During the movement, Ratna also felt scared of influential people or law enforcement agency members.
"The police picked up me, which was an illegal act, but I was confident that if they do something legally, they will fail," said Ratna. "I never imagined they would go so far."
Ratna said the police's treatment of her was disheartening. "When I was told to enter Kalabagan police station lock-up, one policewoman remarked that the lock-up was cleaned up for me in a way they have never done before," said Ratna. "They laughed at me so heartlessly."
"When I was released, I cried and asked myself, is this my country? I did nothing wrong and the police picked me up," recalled Ratna, "[And] still, whenever I see the Kalabagan police van after dark, the memory traumatises me."
A city without playgrounds
Civil society groups, environmentalists and urban planners have long been demanding more playgrounds and open spaces in the city so that children can have a chance to play in the open area.

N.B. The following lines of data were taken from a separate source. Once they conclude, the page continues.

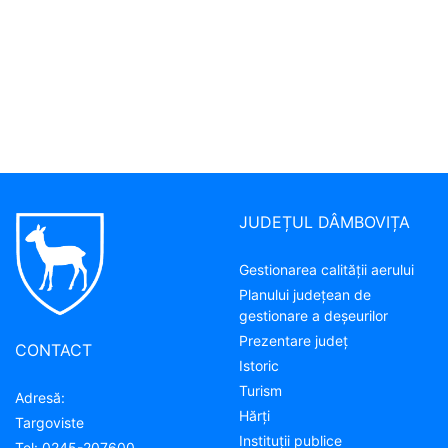
JUDEȚUL DÂMBOVIȚA
Gestionarea calității aerului
Planului județean de
gestionare a deșeurilor
Prezentare judeţ
CONTACT
Istoric
Turism
Adresă:
Hărţi
Targoviste
Instituţii publice
Tel:
0245-207600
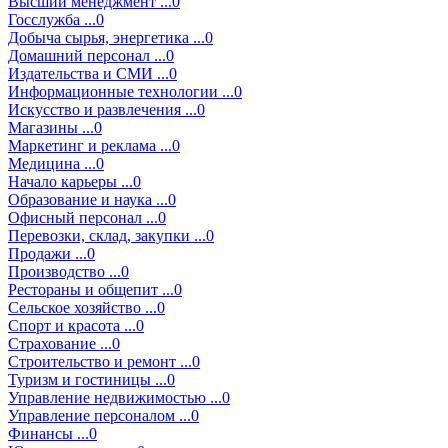
Высший менеджмент ...0
Госслужба ...0
Добыча сырья, энергетика ...0
Домашний персонал ...0
Издательства и СМИ ...0
Информационные технологии ...0
Искусство и развлечения ...0
Магазины ...0
Маркетинг и реклама ...0
Медицина ...0
Начало карьеры ...0
Образование и наука ...0
Офисный персонал ...0
Перевозки, склад, закупки ...0
Продажи ...0
Производство ...0
Рестораны и общепит ...0
Сельское хозяйство ...0
Спорт и красота ...0
Страхование ...0
Строительство и ремонт ...0
Туризм и гостиницы ...0
Управление недвижимостью ...0
Управление персоналом ...0
Финансы ...0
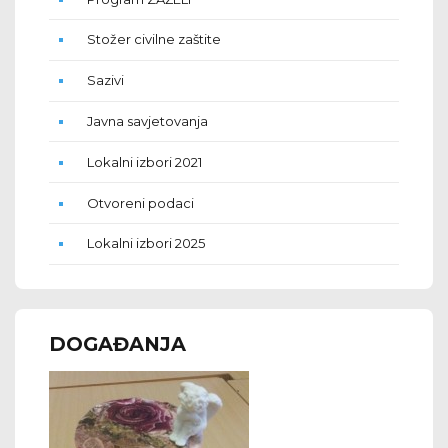
Stožer civilne zaštite
Sazivi
Javna savjetovanja
Lokalni izbori 2021
Otvoreni podaci
Lokalni izbori 2025
DOGAĐANJA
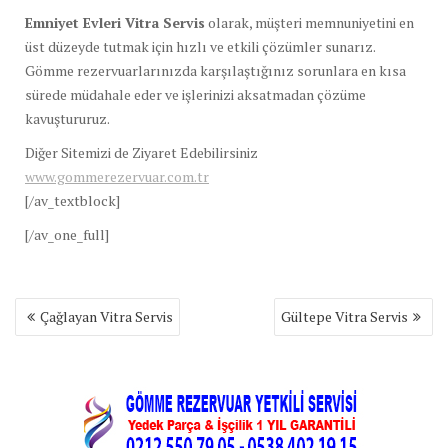
Emniyet Evleri Vitra Servis
olarak, müşteri memnuniyetini en
üst düzeyde tutmak için hızlı ve etkili çözümler sunarız.
Gömme rezervuarlarınızda karşılaştığınız sorunlara en kısa
sürede müdahale eder ve işlerinizi aksatmadan çözüme
kavuştururuz.
Diğer Sitemizi de Ziyaret Edebilirsiniz
www.gommerezervuar.com.tr
[/av_textblock]
[/av_one_full]
Yazı
Çağlayan Vitra Servis
Gültepe Vitra Servis
gezinmesi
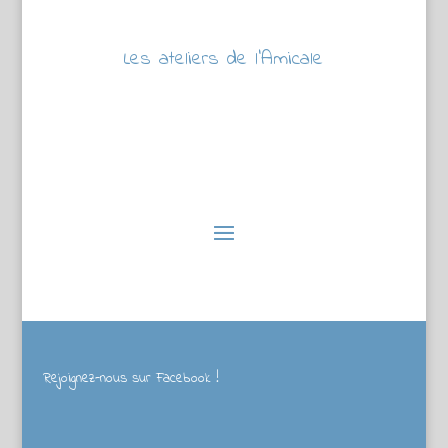
Les ateliers de l’Amicale
Rejoignez-nous sur Facebook !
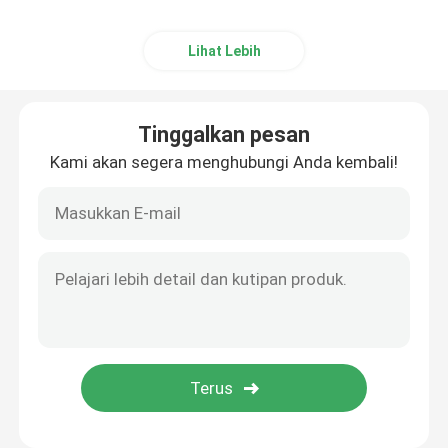
Lihat Lebih
Tinggalkan pesan
Kami akan segera menghubungi Anda kembali!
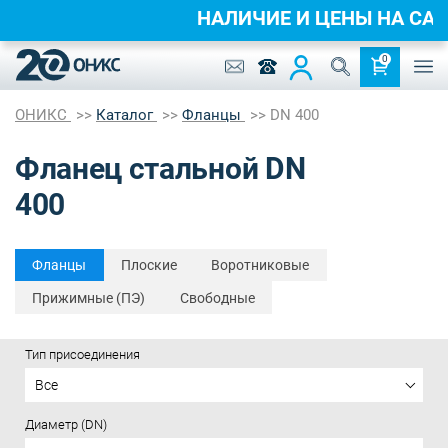
НАЛИЧИЕ И ЦЕНЫ НА С
0
ОНИКС
Каталог
Фланцы
DN 400
Фланец стальной DN
400
Фланцы
Плоские
Воротниковые
Прижимные (ПЭ)
Свободные
Тип присоединения
Все
Диаметр (DN)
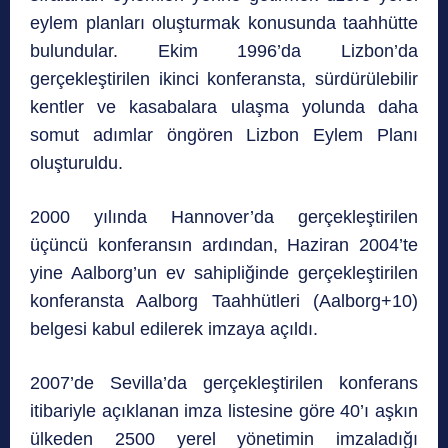
eylem planları oluşturmak konusunda taahhütte
bulundular. Ekim 1996’da Lizbon’da
gerçekleştirilen ikinci konferansta, sürdürülebilir
kentler ve kasabalara ulaşma yolunda daha
somut adımlar öngören Lizbon Eylem Planı
oluşturuldu.
2000 yılında Hannover’da gerçekleştirilen
üçüncü konferansın ardından, Haziran 2004’te
yine Aalborg’un ev sahipliğinde gerçekleştirilen
konferansta Aalborg Taahhütleri (Aalborg+10)
belgesi kabul edilerek imzaya açıldı.
2007’de Sevilla’da gerçekleştirilen konferans
itibariyle açıklanan imza listesine göre 40’ı aşkın
ülkeden 2500 yerel yönetimin imzaladığı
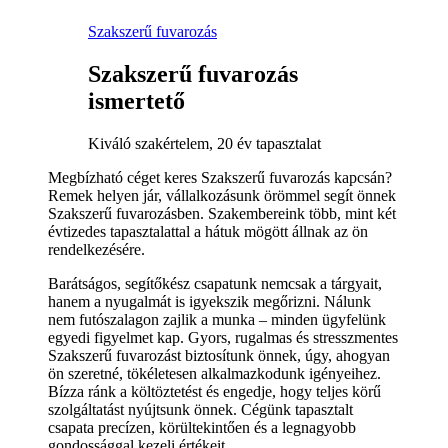
Szakszerű fuvarozás
Szakszerű fuvarozás
ismertető
Kiváló szakértelem, 20 év tapasztalat
Megbízható céget keres Szakszerű fuvarozás kapcsán?
Remek helyen jár, vállalkozásunk örömmel segít önnek
Szakszerű fuvarozásben. Szakembereink több, mint két
évtizedes tapasztalattal a hátuk mögött állnak az ön
rendelkezésére.
Barátságos, segítőkész csapatunk nemcsak a tárgyait,
hanem a nyugalmát is igyekszik megőrizni. Nálunk
nem futószalagon zajlik a munka – minden ügyfelünk
egyedi figyelmet kap. Gyors, rugalmas és stresszmentes
Szakszerű fuvarozást biztosítunk önnek, úgy, ahogyan
ön szeretné, tökéletesen alkalmazkodunk igényeihez.
Bízza ránk a költöztetést és engedje, hogy teljes körű
szolgáltatást nyújtsunk önnek. Cégünk tapasztalt
csapata precízen, körültekintően és a legnagyobb
gondossággal kezeli értékeit.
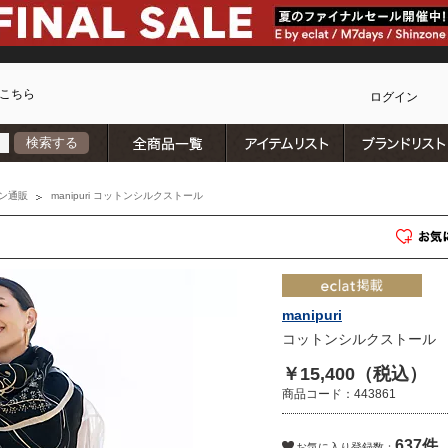
こちら
ログイン
全商品一覧
アイテムリスト
検索する
カ
ン通販
manipuri コットンシルクストール
manipuri
コットンシルクストール
￥15,400（税込）
商品コード：443861
637件
)
お気に入り登録数：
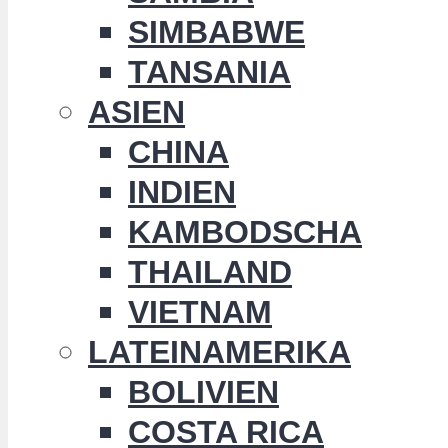
SIMBABWE
TANSANIA
ASIEN
CHINA
INDIEN
KAMBODSCHA
THAILAND
VIETNAM
LATEINAMERIKA
BOLIVIEN
COSTA RICA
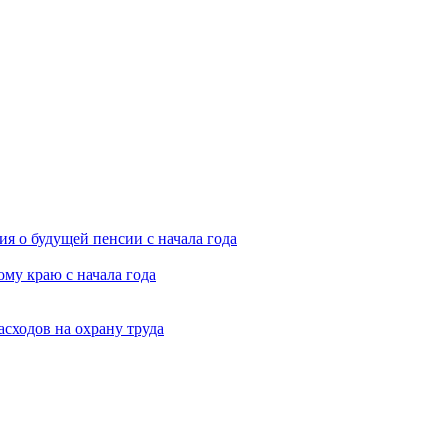
я о будущей пенсии с начала года
му краю с начала года
асходов на охрану труда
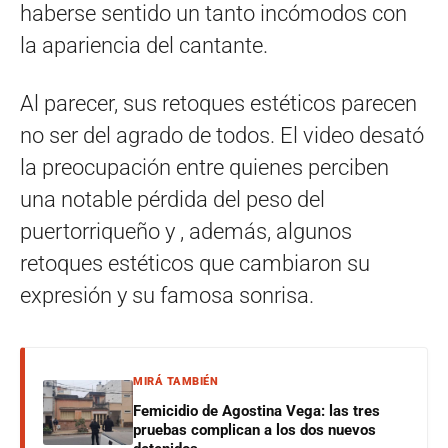
haberse sentido un tanto incómodos con
la apariencia del cantante.
Al parecer, sus retoques estéticos parecen
no ser del agrado de todos. El video desató
la preocupación entre quienes perciben
una notable pérdida del peso del
puertorriqueño y , además, algunos
retoques estéticos que cambiaron su
expresión y su famosa sonrisa.
MIRÁ TAMBIÉN
Femicidio de Agostina Vega: las tres
pruebas complican a los dos nuevos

The absence of adequate playgrounds affects the mental and physical development of children," said Professor Adil Mohammad Khan, former general secretary of Bangladesh Institute of Planners, adding, "playgrounds are not only for children, a playground benefits people of all ages." Currently, Khan is the Executive Director of the Institute for Planning and Development.
According to a Rajdhani Unnayan Kartripakkha (Rajuk) survey, 37 out of 129 wards in the two city corporations of the capital have no playgrounds or parks for children, which amounts to about 40% of the total population of the metropolitan area.
The number of playgrounds in Dhaka has come down from 150 to only 24 over the last 22 years.
According to the World Health Organisation, every city needs about nine square meters of open space per person and this open space should be a park or playground. The detailed area plan (DAP) of Dhaka also proposed to have one 2-acre playground for every 12,500 people in the city.
Not everything is without hope however. The two city corporations have renovated 49 parks and playgrounds under two separate projects and opened them to the public. Two such playgrounds and parks include Dhaka North City Corporation's President Justice Shahabuddin Ahmed Park in Gulshan 2 and Dhaka South City Corporation's Shaheed Sheikh Russell Children's Park in Kalabagan, the latter not far from the Tetultola playground.